### WHAT THE EXERCISE ASKS
Pick out every line of the material that contains the word "caps", and treat uppercase and lowercase as different.

--- RAW RECORDS ---

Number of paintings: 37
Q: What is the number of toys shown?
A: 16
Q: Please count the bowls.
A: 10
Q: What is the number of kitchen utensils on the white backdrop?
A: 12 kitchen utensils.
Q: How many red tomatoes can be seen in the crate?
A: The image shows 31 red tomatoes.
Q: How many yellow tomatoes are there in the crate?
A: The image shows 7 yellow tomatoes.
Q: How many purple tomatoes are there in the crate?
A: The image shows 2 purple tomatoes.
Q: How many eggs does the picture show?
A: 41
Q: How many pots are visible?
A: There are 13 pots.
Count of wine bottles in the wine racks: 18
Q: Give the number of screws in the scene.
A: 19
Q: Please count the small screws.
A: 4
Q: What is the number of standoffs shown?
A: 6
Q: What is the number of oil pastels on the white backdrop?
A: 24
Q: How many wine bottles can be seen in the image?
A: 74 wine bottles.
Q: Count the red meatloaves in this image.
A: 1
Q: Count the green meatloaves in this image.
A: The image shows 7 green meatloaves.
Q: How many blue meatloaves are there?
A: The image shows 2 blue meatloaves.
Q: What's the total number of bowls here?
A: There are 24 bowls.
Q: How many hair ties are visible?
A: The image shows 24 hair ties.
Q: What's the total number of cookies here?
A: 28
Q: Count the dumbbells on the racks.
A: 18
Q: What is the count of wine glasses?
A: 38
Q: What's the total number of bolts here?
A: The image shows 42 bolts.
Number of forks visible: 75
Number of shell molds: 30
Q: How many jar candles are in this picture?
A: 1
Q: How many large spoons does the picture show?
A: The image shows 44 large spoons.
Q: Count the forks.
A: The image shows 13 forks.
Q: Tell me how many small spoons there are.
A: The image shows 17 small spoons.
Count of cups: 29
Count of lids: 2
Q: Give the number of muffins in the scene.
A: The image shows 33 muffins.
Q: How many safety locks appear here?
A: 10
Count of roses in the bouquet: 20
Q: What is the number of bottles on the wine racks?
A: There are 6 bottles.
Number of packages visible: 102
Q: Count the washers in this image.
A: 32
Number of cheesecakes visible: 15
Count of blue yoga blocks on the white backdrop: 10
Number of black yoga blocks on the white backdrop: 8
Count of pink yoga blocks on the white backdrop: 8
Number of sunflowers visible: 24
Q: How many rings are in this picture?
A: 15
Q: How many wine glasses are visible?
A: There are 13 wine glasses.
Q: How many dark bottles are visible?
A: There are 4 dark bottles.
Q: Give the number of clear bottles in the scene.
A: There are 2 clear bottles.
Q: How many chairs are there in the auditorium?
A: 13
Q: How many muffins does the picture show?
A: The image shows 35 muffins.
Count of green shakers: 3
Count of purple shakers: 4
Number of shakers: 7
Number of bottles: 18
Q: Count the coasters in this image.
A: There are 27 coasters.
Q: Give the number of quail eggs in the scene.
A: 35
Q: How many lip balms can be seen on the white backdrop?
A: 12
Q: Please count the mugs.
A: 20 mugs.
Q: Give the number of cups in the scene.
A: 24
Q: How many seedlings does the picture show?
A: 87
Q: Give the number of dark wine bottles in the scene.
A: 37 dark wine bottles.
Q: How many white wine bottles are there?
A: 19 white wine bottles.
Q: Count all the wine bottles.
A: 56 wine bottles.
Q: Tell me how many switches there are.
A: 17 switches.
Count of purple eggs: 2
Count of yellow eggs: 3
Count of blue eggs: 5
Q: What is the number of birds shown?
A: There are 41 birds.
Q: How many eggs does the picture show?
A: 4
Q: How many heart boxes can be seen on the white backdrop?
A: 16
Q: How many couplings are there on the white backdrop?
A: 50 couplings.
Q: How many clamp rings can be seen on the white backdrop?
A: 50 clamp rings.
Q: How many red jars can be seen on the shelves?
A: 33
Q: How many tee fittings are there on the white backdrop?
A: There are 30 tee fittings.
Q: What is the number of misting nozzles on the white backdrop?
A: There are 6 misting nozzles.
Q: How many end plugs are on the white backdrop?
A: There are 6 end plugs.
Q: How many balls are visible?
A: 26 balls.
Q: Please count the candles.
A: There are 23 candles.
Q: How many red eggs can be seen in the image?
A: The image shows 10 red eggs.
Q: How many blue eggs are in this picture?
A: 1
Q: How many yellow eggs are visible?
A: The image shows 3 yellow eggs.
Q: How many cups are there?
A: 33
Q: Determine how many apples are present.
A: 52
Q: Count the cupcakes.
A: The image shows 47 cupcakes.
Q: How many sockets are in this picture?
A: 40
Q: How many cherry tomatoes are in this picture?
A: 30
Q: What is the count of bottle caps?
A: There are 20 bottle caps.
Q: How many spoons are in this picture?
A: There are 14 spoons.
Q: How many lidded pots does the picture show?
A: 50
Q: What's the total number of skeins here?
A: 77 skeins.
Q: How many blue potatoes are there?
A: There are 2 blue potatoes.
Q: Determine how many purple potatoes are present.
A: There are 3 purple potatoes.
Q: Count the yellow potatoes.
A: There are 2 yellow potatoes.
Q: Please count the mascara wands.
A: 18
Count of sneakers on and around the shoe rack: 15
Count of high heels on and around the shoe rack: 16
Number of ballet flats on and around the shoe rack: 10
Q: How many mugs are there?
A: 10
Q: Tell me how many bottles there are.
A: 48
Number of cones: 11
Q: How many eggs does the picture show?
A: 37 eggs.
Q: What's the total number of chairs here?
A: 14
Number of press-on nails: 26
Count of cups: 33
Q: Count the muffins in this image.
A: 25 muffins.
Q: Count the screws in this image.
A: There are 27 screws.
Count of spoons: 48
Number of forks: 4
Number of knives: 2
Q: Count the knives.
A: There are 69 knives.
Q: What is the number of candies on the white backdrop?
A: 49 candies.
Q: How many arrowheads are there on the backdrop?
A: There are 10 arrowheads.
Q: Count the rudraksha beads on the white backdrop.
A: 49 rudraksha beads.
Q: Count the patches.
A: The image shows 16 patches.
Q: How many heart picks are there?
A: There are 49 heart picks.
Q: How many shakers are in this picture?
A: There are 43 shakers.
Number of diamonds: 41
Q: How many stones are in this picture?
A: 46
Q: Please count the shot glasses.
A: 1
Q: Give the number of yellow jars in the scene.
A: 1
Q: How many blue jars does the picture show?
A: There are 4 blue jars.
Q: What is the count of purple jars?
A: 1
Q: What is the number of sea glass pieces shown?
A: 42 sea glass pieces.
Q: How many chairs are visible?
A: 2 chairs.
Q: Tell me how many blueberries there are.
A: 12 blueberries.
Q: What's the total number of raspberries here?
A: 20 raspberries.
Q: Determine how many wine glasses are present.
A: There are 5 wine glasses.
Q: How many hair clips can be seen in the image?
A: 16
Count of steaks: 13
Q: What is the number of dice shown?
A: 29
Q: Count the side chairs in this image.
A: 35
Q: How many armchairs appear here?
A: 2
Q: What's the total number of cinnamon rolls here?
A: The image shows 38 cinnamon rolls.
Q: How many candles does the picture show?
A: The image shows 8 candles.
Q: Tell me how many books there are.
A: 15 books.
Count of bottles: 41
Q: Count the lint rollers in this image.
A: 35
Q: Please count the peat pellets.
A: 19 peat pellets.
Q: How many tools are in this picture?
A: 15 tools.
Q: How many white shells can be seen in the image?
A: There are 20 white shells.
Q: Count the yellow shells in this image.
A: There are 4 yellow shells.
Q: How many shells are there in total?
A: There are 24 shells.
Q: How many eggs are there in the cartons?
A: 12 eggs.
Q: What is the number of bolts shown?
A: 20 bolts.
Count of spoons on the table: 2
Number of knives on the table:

---

### FULL RESPONSE
Q: What is the count of bottle caps?
A: There are 20 bottle caps.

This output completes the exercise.